Red flags before you pay
Be careful when a person promises a guaranteed foreign job, guaranteed visa approval, or unusually fast processing without showing official documents. Real work routes still depend on employer, government, embassy, and applicant checks.
Scammers often create urgency, ask for money before providing verifiable paperwork, or use fake screenshots of visas, contracts, or appointment letters.
- The offer is advertised only through social media messages or informal groups.
- You are told not to contact the employer, embassy, SLBFE, or official application centre.
- The agent cannot show a valid license, contract, employer details, or official route page.
- Fees are requested through personal accounts, crypto, gift cards, or informal cash handovers.
- The salary, accommodation, or country promise sounds inconsistent with the role and your experience.
Verify the agency and employer
If an agency is involved, check whether it appears through SLBFE licensed agency information.
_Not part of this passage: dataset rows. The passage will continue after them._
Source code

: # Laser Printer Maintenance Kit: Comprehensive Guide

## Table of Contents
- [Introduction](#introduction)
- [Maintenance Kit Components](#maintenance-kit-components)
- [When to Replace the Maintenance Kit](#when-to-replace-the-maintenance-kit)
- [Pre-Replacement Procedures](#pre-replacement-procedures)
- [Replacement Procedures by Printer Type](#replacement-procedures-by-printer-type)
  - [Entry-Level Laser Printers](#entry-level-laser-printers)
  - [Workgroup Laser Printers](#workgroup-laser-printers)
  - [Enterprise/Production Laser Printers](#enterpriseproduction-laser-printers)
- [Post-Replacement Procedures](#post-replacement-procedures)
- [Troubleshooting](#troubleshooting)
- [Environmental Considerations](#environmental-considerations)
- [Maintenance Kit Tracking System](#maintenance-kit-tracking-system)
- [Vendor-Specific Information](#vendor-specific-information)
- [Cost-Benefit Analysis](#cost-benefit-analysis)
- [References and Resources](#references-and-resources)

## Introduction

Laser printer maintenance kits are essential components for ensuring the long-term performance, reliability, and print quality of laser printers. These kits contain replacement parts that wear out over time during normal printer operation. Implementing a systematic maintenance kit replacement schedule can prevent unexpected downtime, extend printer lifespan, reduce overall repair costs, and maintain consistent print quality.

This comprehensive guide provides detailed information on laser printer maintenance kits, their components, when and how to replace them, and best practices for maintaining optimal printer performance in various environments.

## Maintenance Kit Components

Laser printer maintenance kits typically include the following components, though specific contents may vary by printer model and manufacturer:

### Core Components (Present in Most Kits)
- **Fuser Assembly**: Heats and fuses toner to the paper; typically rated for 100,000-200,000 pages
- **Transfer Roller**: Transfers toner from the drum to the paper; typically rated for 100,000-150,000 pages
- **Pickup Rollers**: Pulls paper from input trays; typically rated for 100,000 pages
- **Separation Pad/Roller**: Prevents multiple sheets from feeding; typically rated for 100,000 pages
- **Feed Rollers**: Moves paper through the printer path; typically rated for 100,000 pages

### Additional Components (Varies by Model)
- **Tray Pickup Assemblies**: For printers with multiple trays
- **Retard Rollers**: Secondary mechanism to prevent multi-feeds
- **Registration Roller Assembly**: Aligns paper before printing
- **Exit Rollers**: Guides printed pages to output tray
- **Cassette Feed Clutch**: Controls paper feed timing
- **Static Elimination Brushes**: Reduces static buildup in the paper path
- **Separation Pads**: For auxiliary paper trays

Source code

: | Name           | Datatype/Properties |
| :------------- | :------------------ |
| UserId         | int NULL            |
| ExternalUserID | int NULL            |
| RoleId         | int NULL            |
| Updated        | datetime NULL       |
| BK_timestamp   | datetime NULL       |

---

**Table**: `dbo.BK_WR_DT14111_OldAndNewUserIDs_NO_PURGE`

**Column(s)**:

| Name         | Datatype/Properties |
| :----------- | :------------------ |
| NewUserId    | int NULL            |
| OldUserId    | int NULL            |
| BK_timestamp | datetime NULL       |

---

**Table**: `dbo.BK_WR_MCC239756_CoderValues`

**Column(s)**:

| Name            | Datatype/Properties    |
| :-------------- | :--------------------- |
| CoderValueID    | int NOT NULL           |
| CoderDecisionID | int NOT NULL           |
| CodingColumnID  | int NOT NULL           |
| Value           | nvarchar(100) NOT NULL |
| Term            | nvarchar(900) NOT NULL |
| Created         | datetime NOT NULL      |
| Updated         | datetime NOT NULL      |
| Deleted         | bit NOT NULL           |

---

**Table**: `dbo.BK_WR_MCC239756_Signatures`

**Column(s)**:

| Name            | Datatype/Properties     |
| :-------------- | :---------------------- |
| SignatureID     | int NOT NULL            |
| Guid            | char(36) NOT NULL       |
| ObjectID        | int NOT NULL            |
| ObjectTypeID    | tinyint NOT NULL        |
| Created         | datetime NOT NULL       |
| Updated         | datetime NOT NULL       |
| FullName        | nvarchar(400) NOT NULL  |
If an employer is involved, verify the company website, address, email domain, job posting, and whether the role matches the visa or work permit being discussed.
A legitimate offer should include a role, location, salary or wage terms, working hours, contract duration, employer name, and a route that matches the destination country rules.
Check the visa route separately
Do not rely only on the agent explanation. Search the official destination immigration website and embassy or visa application centre instructions. Confirm whether the route requires an employer, sponsor license, language test, qualification recognition, medical exam, police clearance, or proof of funds.
If the route is employer-led, ask how the employer is approved to sponsor or hire foreign workers. If the country uses a government portal, confirm which steps happen there and which steps happen locally.
Keep a document trail
Save copies of the advertisement, agency details, contract, receipts, passport submissions, emails, chat messages, and official appointment confirmations. Do not hand over your passport casually or sign a blank contract.
If something feels wrong, pause before paying. This guide is not legal advice, but a cautious applicant should verify documents with official authorities and consider qualified professional help where needed.